To be done: Print, character for character, only the rows below from the line containing "order: Rosales" up to and including the line containing "collectors: E. O. Wooton".

|---|

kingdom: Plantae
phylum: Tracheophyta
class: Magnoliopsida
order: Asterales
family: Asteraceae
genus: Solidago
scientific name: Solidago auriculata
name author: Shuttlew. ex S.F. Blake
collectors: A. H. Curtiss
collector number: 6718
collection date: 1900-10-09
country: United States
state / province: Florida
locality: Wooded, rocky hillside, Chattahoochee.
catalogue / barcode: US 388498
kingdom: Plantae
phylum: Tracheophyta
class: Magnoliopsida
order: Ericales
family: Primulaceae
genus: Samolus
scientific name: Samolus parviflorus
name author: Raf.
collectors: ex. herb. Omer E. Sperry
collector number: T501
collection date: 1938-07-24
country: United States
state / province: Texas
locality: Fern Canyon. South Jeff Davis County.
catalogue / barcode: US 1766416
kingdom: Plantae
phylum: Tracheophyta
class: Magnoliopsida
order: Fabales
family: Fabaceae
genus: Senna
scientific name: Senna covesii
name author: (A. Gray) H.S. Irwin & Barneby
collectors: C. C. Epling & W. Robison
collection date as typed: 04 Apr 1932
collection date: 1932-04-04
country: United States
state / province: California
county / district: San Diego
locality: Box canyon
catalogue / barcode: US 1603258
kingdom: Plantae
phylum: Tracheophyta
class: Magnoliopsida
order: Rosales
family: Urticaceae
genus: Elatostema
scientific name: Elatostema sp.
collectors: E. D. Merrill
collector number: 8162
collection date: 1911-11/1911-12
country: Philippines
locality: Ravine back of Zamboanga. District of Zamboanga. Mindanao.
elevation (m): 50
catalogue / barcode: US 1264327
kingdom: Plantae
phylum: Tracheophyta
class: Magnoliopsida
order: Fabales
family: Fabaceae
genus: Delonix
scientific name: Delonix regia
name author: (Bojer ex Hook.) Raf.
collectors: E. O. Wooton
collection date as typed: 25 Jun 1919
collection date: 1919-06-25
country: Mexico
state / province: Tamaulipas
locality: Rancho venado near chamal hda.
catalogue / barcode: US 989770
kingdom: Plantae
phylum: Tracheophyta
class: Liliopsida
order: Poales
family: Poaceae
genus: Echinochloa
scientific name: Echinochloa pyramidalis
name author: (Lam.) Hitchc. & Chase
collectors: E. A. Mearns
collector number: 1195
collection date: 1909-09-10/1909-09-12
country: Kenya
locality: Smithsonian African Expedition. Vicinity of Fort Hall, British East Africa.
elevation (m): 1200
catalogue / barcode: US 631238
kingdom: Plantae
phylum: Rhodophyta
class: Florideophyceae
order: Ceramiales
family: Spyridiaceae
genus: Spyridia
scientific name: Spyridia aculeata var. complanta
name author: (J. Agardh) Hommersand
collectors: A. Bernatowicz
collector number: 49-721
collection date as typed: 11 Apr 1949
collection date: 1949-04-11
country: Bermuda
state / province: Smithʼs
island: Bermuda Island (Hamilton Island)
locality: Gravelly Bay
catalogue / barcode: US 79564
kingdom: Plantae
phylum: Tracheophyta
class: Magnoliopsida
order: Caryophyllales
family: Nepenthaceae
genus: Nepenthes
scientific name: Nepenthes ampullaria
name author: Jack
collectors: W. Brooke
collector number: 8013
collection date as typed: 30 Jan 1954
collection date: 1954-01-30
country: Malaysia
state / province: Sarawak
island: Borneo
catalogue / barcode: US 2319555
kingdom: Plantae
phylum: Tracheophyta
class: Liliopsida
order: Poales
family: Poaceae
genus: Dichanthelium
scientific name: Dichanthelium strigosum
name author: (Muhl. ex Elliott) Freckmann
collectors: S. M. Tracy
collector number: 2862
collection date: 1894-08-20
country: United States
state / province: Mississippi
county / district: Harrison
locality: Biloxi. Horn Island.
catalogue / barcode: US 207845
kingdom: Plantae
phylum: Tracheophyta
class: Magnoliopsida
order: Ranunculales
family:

|---|

Written reply:
order: Rosales
family: Urticaceae
genus: Elatostema
scientific name: Elatostema sp.
collectors: E. D. Merrill
collector number: 8162
collection date: 1911-11/1911-12
country: Philippines
locality: Ravine back of Zamboanga. District of Zamboanga. Mindanao.
elevation (m): 50
catalogue / barcode: US 1264327
kingdom: Plantae
phylum: Tracheophyta
class: Magnoliopsida
order: Fabales
family: Fabaceae
genus: Delonix
scientific name: Delonix regia
name author: (Bojer ex Hook.) Raf.
collectors: E. O. Wooton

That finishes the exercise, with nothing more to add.